JERRI GRAHAM 

My life in the past 12 years has been totally different than what I expected. 

My name is Jerri Graham and I am 47 years old. I live in Westport, Connecticut. I grew up in Columbus, Ohio - I'm one of five kids - and I moved out and away as soon as I could. I moved to France and then I joined the military, and then after the military moved to Taiwan, and then after Taiwan I moved to Connecticut. I got to Taiwan via the Internet. I met some guy who was on a dating website and fell in love and we decided to stay there because he was teaching there. 

I got a job then I also decided, Oh! Let's have a family!  I don't really know you that well but I'm 28, 29. It's time! (laughs). So, I decided that I wanted to be a mother at that time and so got married. 

Well, not in that order. 

Got pregnant.  Then got married at the urging of my father who - God bless him - he had Alzheimer's at the time, and I'm thinking - Oh my gosh - the early parts of it - I'm thinking, he would not have known had I just like said I was gonna get married. Which was my plan but I didn't. 

So, I got married, and we stayed there for six, seven, no, seven years. I was a writer, editor, and actually I had a radio show and a podcast, back in the early days of podcast, that was played in mainland China. And I had a fan club. We had like a listenership of like 3 million people. 

And so, I'm like Oh, I'm hot shit in some province somewhere! (laughs) 

A couple of times like we’d go to the mall with my daughter when she was like a little kid and people would stop and want photos with me from television shows and it's like I was big at one time . . . for like a hot second, like not like David Hasselhoff big but like big enough. 

My father passed away - in 2006 Is when he died.  And that was when you start rethinking your life. And she knew I was just having a horrible time in my marriage - where, you know, we had religious differences because you know I'm a Christian and he's Satan. And so, it just wasn't gonna work out. 

That was a bad joke. 

It was time to leave, the marriage was crappy, and my friend just said, Hey, you know what? Why don't you come here? It's close to the city. We have great schools in Westport and you can stay with me for a couple of months, you know until you get on your feet. 

And that's what I did. 

I think in like 2008, I got poison ivy. This is my long story…and this is it.  And they gave me this prednisone and it gave me like insomnia and I woke up one morning at like 3:00 o'clock in the morning just completely wired. 

I'm like, I'm gonna start this muffin company. 

And then I realized that muffins didn't have a shelf life.  And I started making granola bars. Then my granola bars started to get some traction. Then I started my company I called it “Nothin' But” and “Nothin' But bars,” and then I got a business partner, and we ended up growing this company.  We got all the way up to like three and a half million dollars in sales. We were in Costco, Whole Foods. I'm no longer involved in the company on the day to day because I was laid off from the company that purchased our company after a year and a half. 

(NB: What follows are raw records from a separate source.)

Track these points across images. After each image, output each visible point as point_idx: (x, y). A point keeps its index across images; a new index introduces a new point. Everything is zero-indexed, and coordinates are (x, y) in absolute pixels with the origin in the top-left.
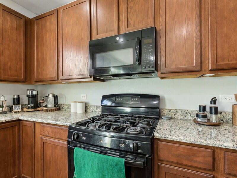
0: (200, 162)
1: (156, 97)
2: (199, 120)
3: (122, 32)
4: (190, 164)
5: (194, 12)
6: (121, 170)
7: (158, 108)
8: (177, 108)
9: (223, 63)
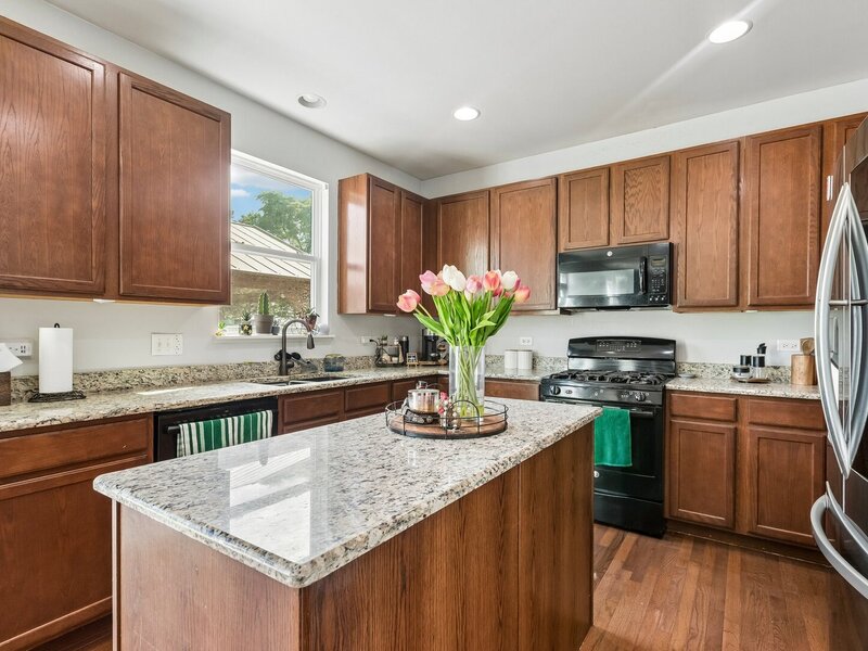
0: (720, 414)
1: (670, 343)
2: (737, 375)
3: (614, 244)
4: (709, 416)
5: (729, 224)
6: (625, 422)
7: (674, 360)
8: (707, 361)
9: (766, 297)
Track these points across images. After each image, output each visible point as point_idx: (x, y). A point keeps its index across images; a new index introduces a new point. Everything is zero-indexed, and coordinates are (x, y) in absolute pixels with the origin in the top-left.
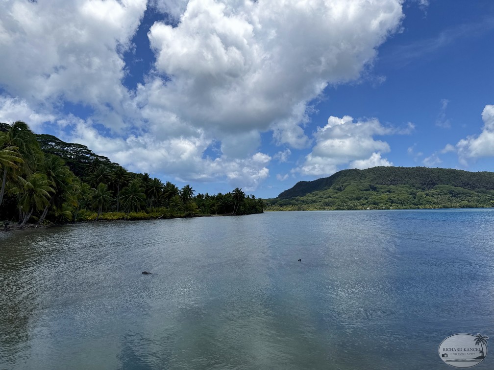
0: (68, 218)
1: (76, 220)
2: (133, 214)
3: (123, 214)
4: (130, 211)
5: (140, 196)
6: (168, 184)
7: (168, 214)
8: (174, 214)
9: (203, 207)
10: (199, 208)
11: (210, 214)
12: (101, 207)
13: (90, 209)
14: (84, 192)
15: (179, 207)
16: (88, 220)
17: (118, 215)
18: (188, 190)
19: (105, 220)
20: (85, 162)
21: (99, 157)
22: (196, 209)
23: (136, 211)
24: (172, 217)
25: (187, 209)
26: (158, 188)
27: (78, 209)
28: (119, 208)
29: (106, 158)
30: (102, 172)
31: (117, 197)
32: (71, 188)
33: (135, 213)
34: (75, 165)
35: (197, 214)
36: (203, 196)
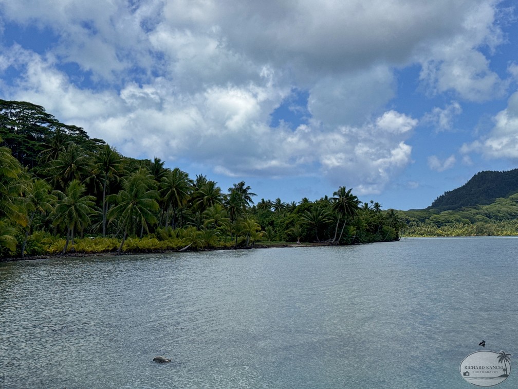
0: (9, 250)
1: (25, 252)
2: (134, 241)
3: (115, 241)
4: (127, 235)
5: (145, 205)
6: (201, 180)
7: (201, 242)
8: (212, 243)
9: (271, 228)
10: (263, 229)
11: (284, 243)
12: (72, 228)
13: (51, 231)
14: (38, 199)
15: (222, 227)
16: (47, 253)
17: (106, 242)
18: (240, 192)
19: (80, 252)
20: (39, 139)
21: (67, 127)
22: (257, 231)
23: (139, 236)
24: (210, 248)
25: (238, 231)
26: (182, 188)
27: (28, 231)
28: (107, 229)
29: (79, 129)
30: (73, 158)
31: (101, 207)
32: (14, 189)
33: (137, 239)
34: (20, 144)
35: (258, 241)
36: (269, 204)
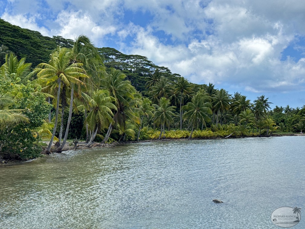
0: (131, 137)
1: (139, 138)
2: (198, 132)
3: (187, 132)
4: (194, 129)
5: (204, 111)
6: (237, 96)
7: (239, 133)
8: (245, 133)
9: (283, 124)
10: (278, 124)
11: (292, 133)
12: (163, 125)
13: (152, 127)
14: (145, 109)
15: (251, 123)
16: (150, 139)
17: (183, 133)
18: (262, 103)
19: (168, 138)
20: (145, 75)
21: (160, 67)
22: (273, 126)
23: (201, 129)
24: (243, 136)
25: (261, 126)
26: (225, 100)
27: (141, 127)
28: (182, 125)
29: (166, 68)
30: (163, 85)
31: (179, 112)
32: (133, 104)
33: (200, 131)
34: (135, 78)
35: (274, 132)
36: (282, 109)
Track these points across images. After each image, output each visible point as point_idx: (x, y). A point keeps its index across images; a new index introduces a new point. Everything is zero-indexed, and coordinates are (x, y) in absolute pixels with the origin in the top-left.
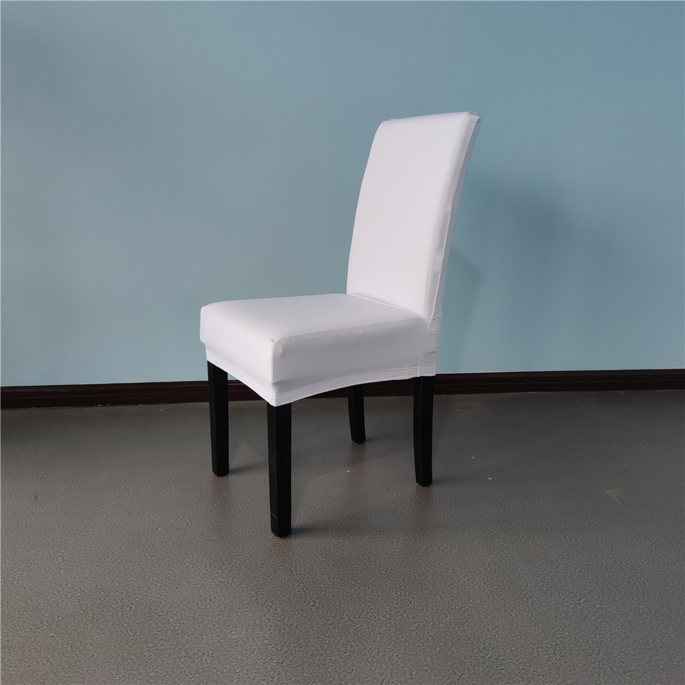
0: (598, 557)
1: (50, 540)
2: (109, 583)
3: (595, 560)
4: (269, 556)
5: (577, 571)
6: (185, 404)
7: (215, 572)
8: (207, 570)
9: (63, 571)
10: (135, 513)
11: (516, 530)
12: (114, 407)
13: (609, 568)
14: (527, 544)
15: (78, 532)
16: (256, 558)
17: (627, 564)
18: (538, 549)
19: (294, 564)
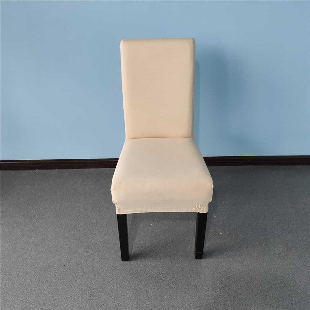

It's like having this baby, and then, you give your baby up to somebody else, and now they're caring for it in a way that you can't say anything about it, and you're not a part of it. It's just...it's weird. It's weird…because…I don't know.  But it's done.  It's done. And it's long done so I'm not too... But everyone's once what it's like a little...mmmm.

So, that's why I've gone back to doing what I love.  Because. One: I never want anyone to ever lay me off.  Two: I love photography. I love you know like getting those moments in time and they're forever like captured - you can't do that with a painting. You can do that with like a moving camera and a moving image. But like there's something temporary but permanent. 

I have my daughter and it's like my cave drawing. Because it's how I like chiseled on the wall that I was here. And that's how I also can give back to other people so that they can show it's like, I was here. So, it's my gift and it's also what feels right. 

I love photographing kids because, when they see themselves displayed around their homes, they grow up feeling different about themselves. At least, I feel that way and I know that my daughter, I think she has a healthy sense of vanity because she's always seen herself either, you know, I take a lot of photos of her and I also display photos of her around the house growing up. So, she feels like, Oh, I'm seen. 

Here she is, she's about to go on to the next part of her life. She decided a few years ago that - not a few years ago, a year ago - she's like, I'm not ready. I don't know what I want to study. This isn't the right time. I don't want to go into debt. You're my only parent. We can't do this. 

So, you know I've met with resistance. Like I had a friend who was just, she was like, We'll help you fill out the application. Have you filled out the this and this? 

And I'm thinking to myself, I'm a grown ass woman. And it was this long and almost like hour long conversation. Why is she so upset? It's because, when you live in certain populations, people have a one size fits all idea of what a future should look like.  She's 18. She's an only child. And there's not like this finish line that she has to get to by a certain time based upon somebody else's idea of what she should have and do. 

It's more like, This is our ride. You enjoy it. You try to do as best as you can. Try to do as little harm as you can. Try to make a difference as much as you can.  

But it's like. . . there is this Don Draper quote, you know. What is it? It's like, the universe is indifferent. There is no grand plan. It's like it is what it is and it's okay.